● TASK GOAL
Count the lines in the items below that contain the string "keys". Reply with that number alone.

● RECORDS FOR THE EXERCISE

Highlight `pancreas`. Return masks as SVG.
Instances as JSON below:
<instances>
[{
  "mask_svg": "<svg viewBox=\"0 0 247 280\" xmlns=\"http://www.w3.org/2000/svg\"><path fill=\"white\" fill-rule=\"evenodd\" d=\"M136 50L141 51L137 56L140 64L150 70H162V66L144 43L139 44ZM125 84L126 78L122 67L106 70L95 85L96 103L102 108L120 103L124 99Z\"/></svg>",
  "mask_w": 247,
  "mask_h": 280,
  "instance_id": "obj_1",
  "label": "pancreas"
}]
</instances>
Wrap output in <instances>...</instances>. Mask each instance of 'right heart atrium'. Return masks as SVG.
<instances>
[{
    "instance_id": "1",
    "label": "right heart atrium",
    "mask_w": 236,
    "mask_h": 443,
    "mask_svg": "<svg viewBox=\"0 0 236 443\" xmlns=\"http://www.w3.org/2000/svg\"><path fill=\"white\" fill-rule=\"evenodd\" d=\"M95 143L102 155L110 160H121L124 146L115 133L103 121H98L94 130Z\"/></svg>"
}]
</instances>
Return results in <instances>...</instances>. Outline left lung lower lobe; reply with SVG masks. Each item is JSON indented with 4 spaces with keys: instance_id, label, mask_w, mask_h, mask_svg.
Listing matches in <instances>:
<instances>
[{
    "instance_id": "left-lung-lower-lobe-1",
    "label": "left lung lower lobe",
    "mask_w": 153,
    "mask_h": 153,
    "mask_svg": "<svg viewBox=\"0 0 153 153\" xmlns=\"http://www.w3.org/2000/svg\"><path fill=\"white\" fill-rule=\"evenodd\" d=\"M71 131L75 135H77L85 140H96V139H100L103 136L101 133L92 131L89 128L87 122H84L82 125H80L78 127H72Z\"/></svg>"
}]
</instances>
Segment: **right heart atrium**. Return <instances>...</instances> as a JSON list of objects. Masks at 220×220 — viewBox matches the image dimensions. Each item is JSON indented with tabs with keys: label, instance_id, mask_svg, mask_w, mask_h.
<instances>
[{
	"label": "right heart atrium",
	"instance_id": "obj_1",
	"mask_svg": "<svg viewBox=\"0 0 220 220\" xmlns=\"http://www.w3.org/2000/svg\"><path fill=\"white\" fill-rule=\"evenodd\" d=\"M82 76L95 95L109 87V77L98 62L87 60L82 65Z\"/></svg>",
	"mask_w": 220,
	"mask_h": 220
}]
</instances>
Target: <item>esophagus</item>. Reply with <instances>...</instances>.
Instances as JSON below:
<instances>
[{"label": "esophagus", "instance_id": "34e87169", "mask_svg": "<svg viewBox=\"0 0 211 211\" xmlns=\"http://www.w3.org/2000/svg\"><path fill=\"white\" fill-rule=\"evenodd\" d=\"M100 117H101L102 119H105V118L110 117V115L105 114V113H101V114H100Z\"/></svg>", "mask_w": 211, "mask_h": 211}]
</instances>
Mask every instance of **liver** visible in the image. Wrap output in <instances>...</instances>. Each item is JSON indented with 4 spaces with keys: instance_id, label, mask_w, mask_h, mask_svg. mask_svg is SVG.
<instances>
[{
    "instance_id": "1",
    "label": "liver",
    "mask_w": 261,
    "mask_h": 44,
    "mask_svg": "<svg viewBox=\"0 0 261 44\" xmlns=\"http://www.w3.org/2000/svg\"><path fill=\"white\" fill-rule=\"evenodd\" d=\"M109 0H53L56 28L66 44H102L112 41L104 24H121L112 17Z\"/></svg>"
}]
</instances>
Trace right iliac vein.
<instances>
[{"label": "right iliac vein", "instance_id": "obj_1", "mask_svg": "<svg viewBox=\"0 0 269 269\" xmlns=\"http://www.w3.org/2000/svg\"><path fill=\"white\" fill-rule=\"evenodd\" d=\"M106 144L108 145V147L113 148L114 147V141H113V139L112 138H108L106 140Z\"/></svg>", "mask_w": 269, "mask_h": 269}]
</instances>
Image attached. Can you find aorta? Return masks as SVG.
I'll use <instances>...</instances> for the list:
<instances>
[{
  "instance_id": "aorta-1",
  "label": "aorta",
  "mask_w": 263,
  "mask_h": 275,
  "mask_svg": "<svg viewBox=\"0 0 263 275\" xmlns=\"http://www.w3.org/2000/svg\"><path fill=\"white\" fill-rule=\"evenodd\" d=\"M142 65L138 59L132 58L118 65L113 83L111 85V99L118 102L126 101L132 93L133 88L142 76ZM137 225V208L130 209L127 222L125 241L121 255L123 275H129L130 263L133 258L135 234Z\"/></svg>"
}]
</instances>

● OUTPUT OF THE EXERCISE
3